API
Patterns
Einops.ArrowPattern
— TypeArrowPattern{L,R}
A pair of tuples representing the left and right sides of a rearrange
/reduce
/repeat
pattern. These tuples are stored as type parameters, such that the pattern is known at compile time.
An instance ArrowPattern{L,R}()
gets shown as L --> R
, as -->
is used for construction.
Einops.:-->
— Function-->
Create an ArrowPattern
from a left and right tuple. Non-tuple elements are automatically wrapped in a single-element tuple.
Examples
julia> pattern1 = (:a, :b, :c) --> (:c, (:b, :a)) # nested tuple
(:a, :b, :c) --> (:c, (:b, :a))
julia> typeof(pattern1)
ArrowPattern{(:a, :b, :c), (:c, (:b, :a))}
julia> pattern2 = :a --> (1, :a) # single-element autoconversion
(:a,) --> (1, :a)
julia> typeof(pattern2)
ArrowPattern{(:a,), (1, :a)}
julia> (:a, ..) --> :a # exported ellipsis notation
(:a, EllipsisNotation.Ellipsis()) --> (:a,)
Einops.@einops_str
— Macro@einops_str -> Union{ArrowPattern,Tuple}
For parity with Python implementation.
Examples
julia> einops"a 1 b c -> (c b) a"
(:a, 1, :b, :c) --> ((:c, :b), :a)
julia> einops"embed token (head batch) -> (embed head) token batch"

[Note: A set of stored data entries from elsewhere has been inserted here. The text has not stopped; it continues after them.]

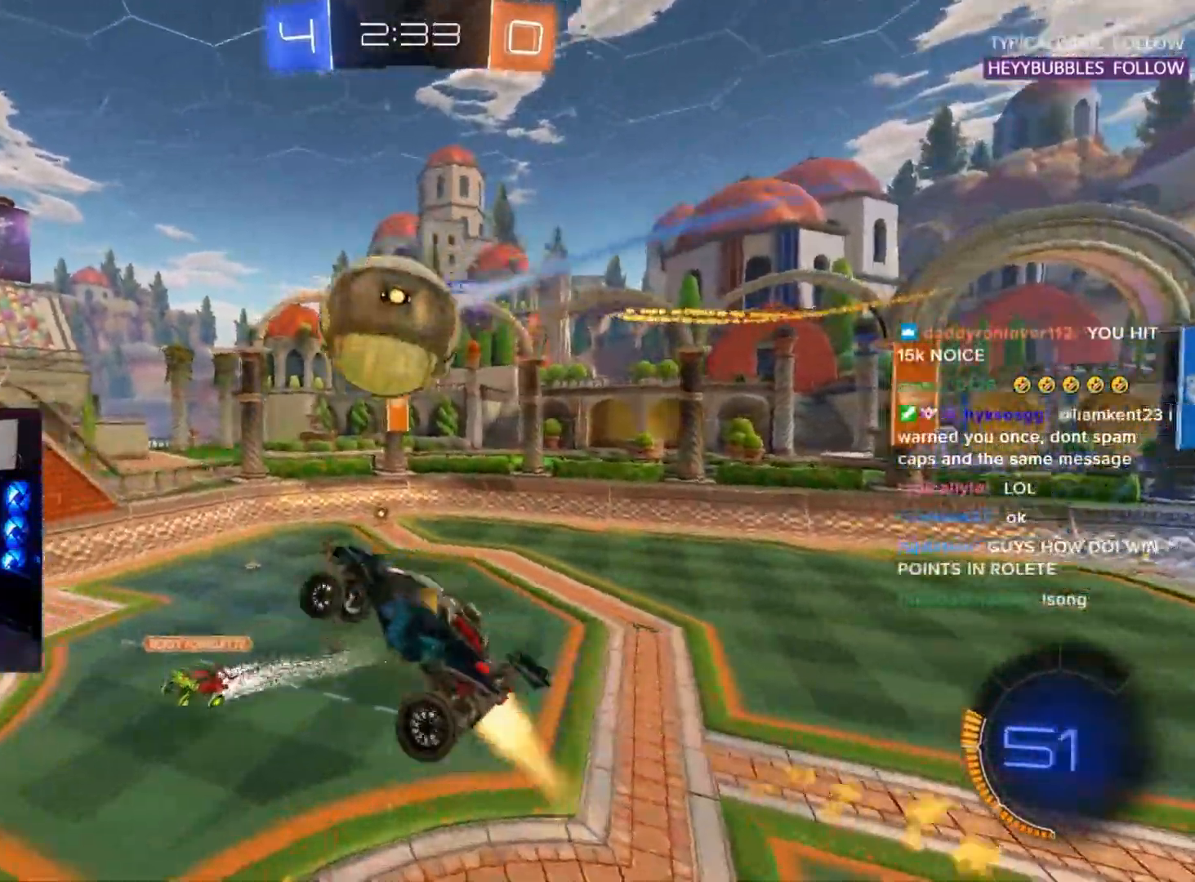
{"buttons": ["L2", "R2"], "left_stick": "right", "events": [[283, "left_stick", "right"], [300, "L2", "down"], [333, "L3", "up"], [350, "R1", "up"]]}
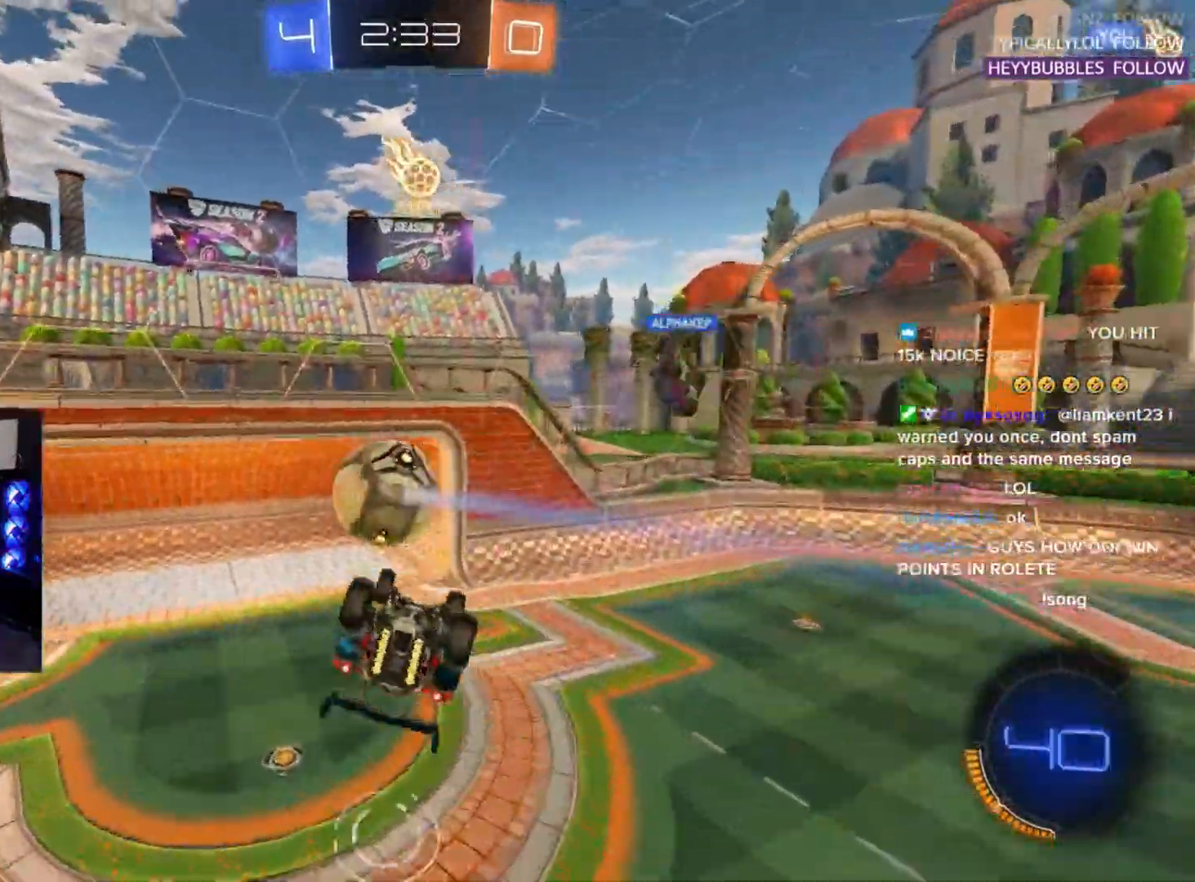
{"buttons": ["R2"], "left_stick": "down-right", "events": [[350, "left_stick", "down-right"], [367, "TRIANGLE", "down"], [400, "L2", "up"], [467, "TRIANGLE", "up"]]}
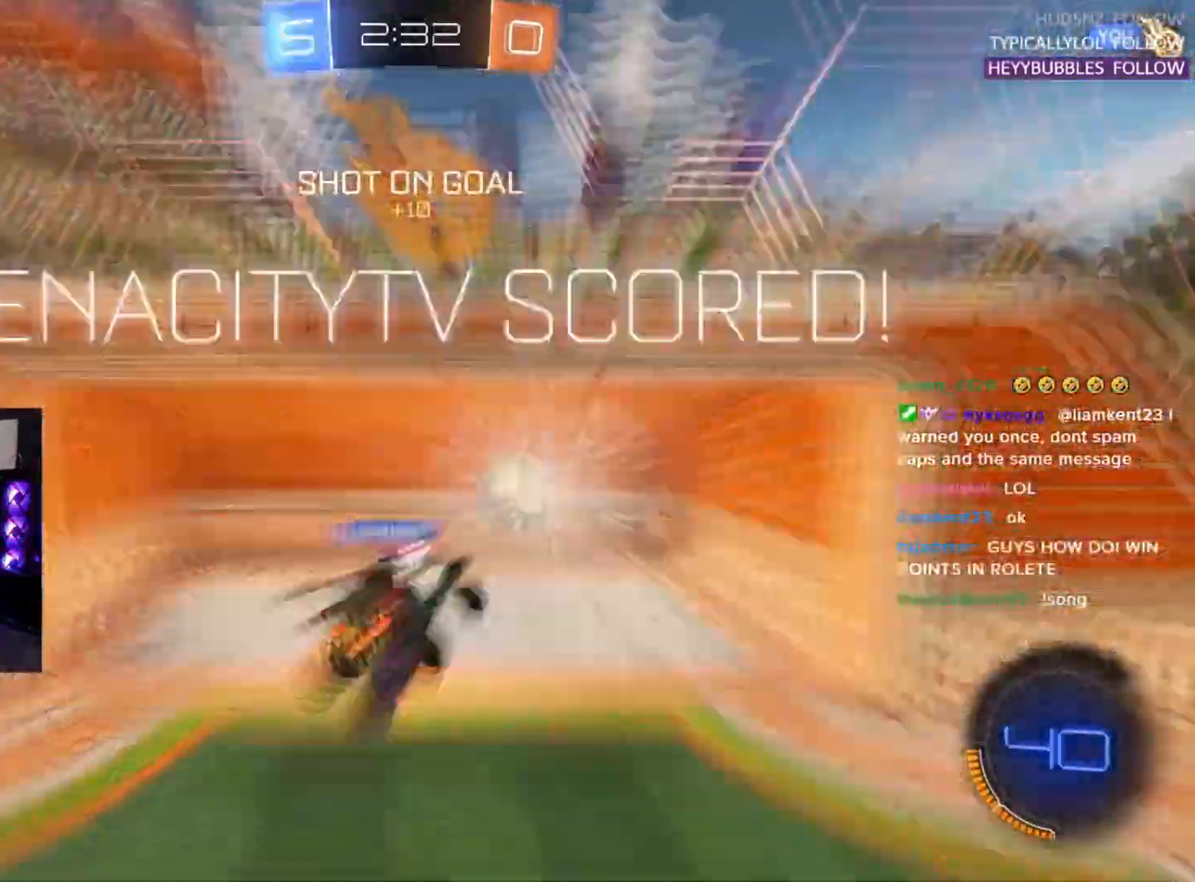
{"buttons": ["R2"], "left_stick": "down-right", "events": [[33, "left_stick", "center"], [267, "left_stick", "down-right"], [283, "TRIANGLE", "down"], [433, "TRIANGLE", "up"]]}
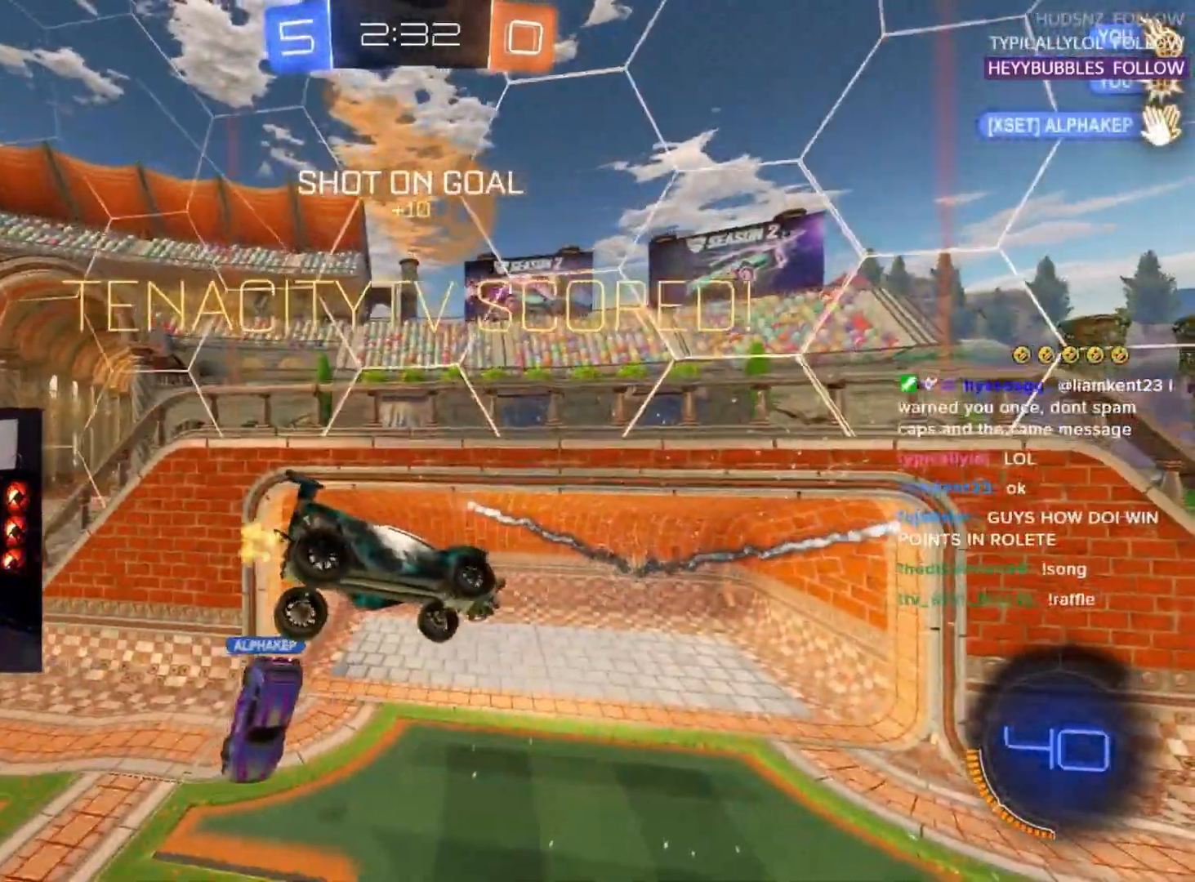
{"buttons": ["SQUARE", "R2"], "left_stick": "down-right", "events": [[217, "SQUARE", "down"]]}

(:embed, :token, (:head, :batch)) --> ((:embed, :head), :token, :batch)
julia> einops"i j, j k -> i k" # for einsum
((:i, :j), (:j, :k)) --> (:i, :k)
julia> einops"a b _ d" # for parse_shape
Val{(:a, :b, -, :d)}()
julia> einops"i j * k" # for pack/unpack
Val{(:i, :j, *, :k)}()
parse_shape
Einops.parse_shape
— Functionparse_shape(x, pattern)
Capture the shape of an array in a pattern by naming dimensions using Symbol
s, and -
to ignore dimensions, and ...
to ignore any number of dimensions.
For proper type inference, the pattern needs to be passed as Val(pattern)
when an ellipsis is present. This is done automatically when using @einops_str
.
Examples
julia> parse_shape(rand(2,3,4), (:a, :b, -))
(a = 2, b = 3)
julia> parse_shape(rand(2,3), (-, -))
NamedTuple()
julia> parse_shape(rand(2,3,4,5), einops"first second third fourth")
(first = 2, second = 3, third = 4, fourth = 5)
julia> parse_shape(rand(2,3,4), Val((:a, :b, ..)))
(a = 2, b = 3)
rearrange
Einops.rearrange
— Functionrearrange(array::AbstractArray, left --> right; context...)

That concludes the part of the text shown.